I've returned to Brisbane, and today is my last day here -- tomorrow morning I'll fly to Fiji!
One of the things Australians do really very well are admission-free Botanical Gardens, I find. Even in the most horrible city you can escape the rat race and find tranquility in the midst of green. Brisbane has two such Botanical Gardens, one in the city and one in the west at Mount Coot-Tha. I was in the latter. The weather at the moment is nice -- days around 22 degrees Celsius, but cold nights (9 degrees in my campervan). So the nights get nasty, and I am glad to have a warm quilt for cover. In the long term I will really need to go 1000 km further north during winter.
I also attended a show in the planetarium that's next to the Botanical Gardens. They had a nice show about our place in the universe (narrated by Tom Hanks), and then an explanation of the current night sky (using a Zeiss projector from Germany that is rather old but fantastic quality and still works perfectly).
If someone asks me about my religion, I tend to say these days that I am approximately at the point where agnosticism, atheism and pantheism meet. Yes, it is a bit abstract, I am afraid, and you can probably not call it a religion either, but that's what best describes my current position.

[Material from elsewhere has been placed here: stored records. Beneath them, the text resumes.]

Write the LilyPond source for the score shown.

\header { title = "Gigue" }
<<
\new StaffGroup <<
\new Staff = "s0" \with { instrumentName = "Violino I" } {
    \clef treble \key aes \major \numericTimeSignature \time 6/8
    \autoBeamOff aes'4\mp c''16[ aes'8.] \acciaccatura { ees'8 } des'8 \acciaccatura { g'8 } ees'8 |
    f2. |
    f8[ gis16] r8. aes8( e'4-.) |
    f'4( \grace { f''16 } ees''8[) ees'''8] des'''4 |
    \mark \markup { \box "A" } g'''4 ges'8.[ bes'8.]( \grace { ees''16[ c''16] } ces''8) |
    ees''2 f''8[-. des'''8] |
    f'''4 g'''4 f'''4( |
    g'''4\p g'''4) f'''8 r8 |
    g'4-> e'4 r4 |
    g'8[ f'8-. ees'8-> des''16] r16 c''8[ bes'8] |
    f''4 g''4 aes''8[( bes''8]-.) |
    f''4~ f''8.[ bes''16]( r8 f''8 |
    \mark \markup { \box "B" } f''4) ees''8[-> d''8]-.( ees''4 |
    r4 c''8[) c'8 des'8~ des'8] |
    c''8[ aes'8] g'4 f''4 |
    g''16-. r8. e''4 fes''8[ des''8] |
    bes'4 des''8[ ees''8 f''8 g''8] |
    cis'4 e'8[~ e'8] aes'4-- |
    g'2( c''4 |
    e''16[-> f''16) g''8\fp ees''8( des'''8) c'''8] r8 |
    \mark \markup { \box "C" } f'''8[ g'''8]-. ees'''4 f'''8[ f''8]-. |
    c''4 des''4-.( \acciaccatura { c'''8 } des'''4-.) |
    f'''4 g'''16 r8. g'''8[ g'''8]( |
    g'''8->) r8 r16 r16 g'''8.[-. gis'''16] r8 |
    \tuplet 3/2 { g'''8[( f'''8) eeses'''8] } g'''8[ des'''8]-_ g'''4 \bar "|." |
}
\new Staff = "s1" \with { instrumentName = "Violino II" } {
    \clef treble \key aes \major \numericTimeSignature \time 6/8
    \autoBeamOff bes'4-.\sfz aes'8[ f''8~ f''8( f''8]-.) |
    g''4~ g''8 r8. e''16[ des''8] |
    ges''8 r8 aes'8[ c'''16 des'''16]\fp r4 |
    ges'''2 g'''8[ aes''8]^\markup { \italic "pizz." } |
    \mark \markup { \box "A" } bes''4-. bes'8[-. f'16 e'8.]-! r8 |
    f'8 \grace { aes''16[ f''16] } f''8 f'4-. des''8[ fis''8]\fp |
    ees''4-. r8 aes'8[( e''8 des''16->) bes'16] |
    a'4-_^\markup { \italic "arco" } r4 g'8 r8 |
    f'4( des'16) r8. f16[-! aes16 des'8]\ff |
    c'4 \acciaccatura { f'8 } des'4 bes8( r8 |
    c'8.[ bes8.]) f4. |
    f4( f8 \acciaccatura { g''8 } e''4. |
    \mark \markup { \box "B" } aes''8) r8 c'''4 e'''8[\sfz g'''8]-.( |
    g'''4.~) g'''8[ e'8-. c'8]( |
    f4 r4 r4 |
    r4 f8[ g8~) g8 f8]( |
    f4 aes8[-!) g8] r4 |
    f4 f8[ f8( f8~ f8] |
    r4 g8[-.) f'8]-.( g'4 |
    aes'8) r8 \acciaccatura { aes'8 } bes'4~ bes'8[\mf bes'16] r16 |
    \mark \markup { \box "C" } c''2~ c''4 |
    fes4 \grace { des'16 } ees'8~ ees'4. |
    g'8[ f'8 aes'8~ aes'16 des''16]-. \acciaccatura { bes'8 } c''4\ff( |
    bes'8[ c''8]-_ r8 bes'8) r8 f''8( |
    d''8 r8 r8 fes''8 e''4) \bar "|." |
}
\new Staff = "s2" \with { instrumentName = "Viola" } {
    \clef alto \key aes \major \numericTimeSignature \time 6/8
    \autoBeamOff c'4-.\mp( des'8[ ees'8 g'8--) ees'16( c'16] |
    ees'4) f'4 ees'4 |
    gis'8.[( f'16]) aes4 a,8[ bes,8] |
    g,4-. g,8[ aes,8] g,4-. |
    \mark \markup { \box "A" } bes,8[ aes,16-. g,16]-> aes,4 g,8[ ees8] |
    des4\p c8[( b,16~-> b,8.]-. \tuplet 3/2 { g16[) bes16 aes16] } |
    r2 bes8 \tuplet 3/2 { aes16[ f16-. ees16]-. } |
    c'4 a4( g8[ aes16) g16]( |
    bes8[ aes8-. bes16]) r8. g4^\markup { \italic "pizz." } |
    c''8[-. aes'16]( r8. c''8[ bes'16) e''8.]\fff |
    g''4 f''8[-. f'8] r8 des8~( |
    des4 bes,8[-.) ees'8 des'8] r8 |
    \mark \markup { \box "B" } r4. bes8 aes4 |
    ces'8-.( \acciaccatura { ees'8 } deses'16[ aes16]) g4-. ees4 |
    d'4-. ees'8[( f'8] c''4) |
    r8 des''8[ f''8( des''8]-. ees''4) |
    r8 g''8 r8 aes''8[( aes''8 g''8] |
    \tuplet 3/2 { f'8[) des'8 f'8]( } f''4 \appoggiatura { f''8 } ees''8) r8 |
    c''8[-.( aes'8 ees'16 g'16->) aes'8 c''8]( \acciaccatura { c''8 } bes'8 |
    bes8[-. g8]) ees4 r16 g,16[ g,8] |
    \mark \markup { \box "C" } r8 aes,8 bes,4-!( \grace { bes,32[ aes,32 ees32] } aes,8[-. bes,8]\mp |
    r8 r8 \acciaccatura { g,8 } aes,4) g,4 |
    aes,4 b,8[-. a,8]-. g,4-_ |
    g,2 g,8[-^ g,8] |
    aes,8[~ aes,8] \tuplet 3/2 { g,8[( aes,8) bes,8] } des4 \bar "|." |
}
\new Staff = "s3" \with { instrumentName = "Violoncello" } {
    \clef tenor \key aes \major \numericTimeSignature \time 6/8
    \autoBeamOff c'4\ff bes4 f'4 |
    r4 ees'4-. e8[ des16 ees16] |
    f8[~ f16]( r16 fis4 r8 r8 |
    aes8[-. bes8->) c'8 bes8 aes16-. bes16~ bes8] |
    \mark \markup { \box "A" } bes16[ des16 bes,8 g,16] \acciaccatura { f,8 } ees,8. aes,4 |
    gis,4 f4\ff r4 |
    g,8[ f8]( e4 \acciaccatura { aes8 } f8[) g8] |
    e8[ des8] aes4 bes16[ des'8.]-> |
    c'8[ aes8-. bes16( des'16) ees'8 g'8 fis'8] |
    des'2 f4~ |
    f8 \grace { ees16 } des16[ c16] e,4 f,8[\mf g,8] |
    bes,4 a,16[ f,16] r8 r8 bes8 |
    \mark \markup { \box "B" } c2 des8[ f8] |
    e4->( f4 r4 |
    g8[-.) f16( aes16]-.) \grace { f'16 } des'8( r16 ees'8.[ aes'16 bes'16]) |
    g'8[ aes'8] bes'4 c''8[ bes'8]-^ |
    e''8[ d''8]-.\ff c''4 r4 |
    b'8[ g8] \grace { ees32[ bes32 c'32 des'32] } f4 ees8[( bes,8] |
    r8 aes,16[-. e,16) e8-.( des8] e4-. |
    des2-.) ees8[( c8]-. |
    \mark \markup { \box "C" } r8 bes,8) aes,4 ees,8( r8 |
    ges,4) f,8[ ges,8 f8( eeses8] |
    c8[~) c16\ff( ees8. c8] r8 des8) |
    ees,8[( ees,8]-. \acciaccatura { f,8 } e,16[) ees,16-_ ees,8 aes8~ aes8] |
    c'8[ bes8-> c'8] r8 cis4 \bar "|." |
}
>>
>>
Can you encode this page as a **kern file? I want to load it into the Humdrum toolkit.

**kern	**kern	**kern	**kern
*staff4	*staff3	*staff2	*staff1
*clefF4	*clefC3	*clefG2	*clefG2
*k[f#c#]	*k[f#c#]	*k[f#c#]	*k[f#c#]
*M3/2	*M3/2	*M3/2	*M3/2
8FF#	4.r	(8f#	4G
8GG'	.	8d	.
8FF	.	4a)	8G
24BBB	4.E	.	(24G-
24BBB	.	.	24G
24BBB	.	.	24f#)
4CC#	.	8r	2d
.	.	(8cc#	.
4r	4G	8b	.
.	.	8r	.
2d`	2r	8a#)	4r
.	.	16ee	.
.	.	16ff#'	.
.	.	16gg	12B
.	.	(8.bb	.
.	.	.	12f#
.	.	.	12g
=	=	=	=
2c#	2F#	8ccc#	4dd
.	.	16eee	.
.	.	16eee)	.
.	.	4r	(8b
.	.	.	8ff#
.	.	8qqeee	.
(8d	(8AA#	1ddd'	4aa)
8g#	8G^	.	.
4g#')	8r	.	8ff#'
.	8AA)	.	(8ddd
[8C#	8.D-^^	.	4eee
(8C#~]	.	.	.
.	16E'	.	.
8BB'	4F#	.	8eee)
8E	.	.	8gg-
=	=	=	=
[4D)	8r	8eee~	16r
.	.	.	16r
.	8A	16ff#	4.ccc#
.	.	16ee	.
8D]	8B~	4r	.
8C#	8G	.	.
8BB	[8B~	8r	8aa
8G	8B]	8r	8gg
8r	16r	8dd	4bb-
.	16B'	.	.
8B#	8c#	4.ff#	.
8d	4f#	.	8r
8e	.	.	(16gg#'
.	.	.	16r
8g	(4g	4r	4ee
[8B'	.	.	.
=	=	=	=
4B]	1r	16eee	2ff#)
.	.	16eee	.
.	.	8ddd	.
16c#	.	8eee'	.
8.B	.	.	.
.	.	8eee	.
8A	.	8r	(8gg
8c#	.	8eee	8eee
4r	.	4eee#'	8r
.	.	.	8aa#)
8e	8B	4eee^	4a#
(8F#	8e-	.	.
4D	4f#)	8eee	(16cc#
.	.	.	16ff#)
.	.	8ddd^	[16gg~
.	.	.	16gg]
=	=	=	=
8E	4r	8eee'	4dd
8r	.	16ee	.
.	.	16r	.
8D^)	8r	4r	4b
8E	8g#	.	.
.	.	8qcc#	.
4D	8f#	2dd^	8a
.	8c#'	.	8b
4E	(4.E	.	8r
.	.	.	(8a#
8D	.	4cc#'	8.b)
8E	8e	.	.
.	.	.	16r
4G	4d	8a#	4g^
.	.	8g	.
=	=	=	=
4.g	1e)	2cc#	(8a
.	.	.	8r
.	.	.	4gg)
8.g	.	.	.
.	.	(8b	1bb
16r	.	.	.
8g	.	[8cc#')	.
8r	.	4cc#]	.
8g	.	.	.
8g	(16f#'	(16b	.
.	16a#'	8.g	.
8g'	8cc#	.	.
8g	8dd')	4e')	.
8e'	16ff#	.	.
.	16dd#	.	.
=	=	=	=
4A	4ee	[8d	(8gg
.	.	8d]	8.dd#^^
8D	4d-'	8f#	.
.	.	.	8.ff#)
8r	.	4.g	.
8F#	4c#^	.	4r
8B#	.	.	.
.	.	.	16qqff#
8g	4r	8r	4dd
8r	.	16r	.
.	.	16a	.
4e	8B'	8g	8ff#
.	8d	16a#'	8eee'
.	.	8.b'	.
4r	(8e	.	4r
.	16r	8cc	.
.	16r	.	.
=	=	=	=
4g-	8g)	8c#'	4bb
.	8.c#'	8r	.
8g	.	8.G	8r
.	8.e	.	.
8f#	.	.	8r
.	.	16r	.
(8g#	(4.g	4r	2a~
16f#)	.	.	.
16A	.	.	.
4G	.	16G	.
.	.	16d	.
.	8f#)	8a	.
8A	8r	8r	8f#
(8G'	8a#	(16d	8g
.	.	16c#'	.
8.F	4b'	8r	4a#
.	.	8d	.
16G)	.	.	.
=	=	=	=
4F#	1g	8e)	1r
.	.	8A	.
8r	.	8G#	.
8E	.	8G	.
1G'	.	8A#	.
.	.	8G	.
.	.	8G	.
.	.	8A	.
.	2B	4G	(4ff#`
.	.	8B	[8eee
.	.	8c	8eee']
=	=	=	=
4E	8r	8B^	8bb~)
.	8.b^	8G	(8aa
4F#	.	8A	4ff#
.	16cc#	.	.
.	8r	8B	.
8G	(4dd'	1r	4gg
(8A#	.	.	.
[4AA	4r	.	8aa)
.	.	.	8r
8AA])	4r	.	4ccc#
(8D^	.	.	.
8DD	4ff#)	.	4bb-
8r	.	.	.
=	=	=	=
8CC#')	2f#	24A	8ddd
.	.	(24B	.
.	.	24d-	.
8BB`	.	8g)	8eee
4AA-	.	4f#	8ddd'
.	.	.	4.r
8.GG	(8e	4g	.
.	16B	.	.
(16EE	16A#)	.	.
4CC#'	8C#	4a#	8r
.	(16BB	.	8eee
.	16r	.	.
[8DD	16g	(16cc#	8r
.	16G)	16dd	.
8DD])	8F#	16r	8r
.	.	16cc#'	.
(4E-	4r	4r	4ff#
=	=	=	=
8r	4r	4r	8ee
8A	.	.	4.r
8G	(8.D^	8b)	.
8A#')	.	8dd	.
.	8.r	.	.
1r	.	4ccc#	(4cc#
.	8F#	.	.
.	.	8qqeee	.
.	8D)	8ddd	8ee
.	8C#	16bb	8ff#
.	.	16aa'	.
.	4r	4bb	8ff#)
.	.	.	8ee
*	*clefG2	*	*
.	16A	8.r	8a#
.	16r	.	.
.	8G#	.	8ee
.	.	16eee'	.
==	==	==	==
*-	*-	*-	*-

But if I ever wanted to develop my pantheistic leaning into a kind of religion, my likely direction would be: Worship that what is holy to you, that what fills you with awe, that what created you, and that what gives you life. The big life-giver for us on this planet, besides Earth herself, is the Sun. So sun-worship would make some sense to me and feel right in a way. But star-worship, in a more general sense, would be even more sensible. After all, all solid matter, everything around us, and what we are made of ourselves, was once cooked in the stars. In short, if there were no stars, we would not be there. Or as Carl Sagan said, "We are star stuff."